Le collège est composé de huit membres, chargés d'en élire six. C'est presque une garantie : nous ne sommes pas assez naïfs pour ignorer ce qui se produirait s'ils étaient six pour en élire six. Il n'est pas inutile que les institutions incitent les hommes à être davantage vertueux. Nous avons entamé les consultations sur ce point en octobre 2012, et nous sommes cassés la tête pendant plus de deux mois sur la composition du collège, pour finalement considérer qu'il devait comprendre plus de membres qu'il n'a de personnalités à désigner.

Si nous retirons la présidence du CSM au premier président de la Cour de cassation, c'est par refus du corporatisme : la magistrature ne doit pas être confiée qu'aux magistrats. En matière disciplinaire en revanche, le principe du jugement par les pairs prévaut, ici comme dans tous les autres corps professionnels. L'avis conforme étant déjà respecté en pratique, comme l'a rappelé Mme Cukierman, autant l'inscrire dans la loi.

Les personnalités à la tête des autorités administratives indépendantes ont toutes à coeur de réaffirmer qu'elles le sont dès leur prise de fonctions.

M. Patrice Gélard. - Ce n'est pas toujours le cas !

Mme Christiane Taubira, garde des sceaux. - Monsieur Alfonsi, les instructions individuelles n'auraient pas empêché les affaires que vous mentionnez d'éclater. Ce texte conforte la responsabilité du garde des sceaux en matière d'orientations de politique pénale. Celles-ci peuvent être assez précises pour s'adapter à des types particuliers de délits. En outre, le procureur général peut donner des instructions individuelles.
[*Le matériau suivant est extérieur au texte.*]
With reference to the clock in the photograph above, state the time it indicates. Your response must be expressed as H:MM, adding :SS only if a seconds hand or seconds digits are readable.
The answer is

M. Nicolas Alfonsi. - Dans certains cas, donner des instructions est détestable, dans d'autres, leur absence est dévastatrice.

Mme Christiane Taubira, garde des sceaux. - Nous ne sommes pas complètement désarmés.

Depuis ma prise de fonction, je n'ai cessé de réaffirmer le principe selon lequel le procureur a autorité sur la police judiciaire. Je le fais chaque fois que je réunis les procureurs généraux et les procureurs. Je l'ai rappelé dans ma circulaire de politique générale du 19 septembre 2012, et le travail que j'ai conduit avec le ministre de l'intérieur a conduit ce dernier à faire de même dans sa circulaire du 31 juillet 2012. Pour prévenir les manquements, nous avons conjointement créé, à l'été 2012, des cellules de coordination chargées de définir l'affectation des effectifs d'enquêteurs, principale pomme de discorde entre nos deux ministères. A ma demande, les procureurs y sont pleinement impliqués.

M. Jean-Pierre Sueur, président. - Je remercie Madame la garde des sceaux de nous avoir apporté des réponses aussi précises.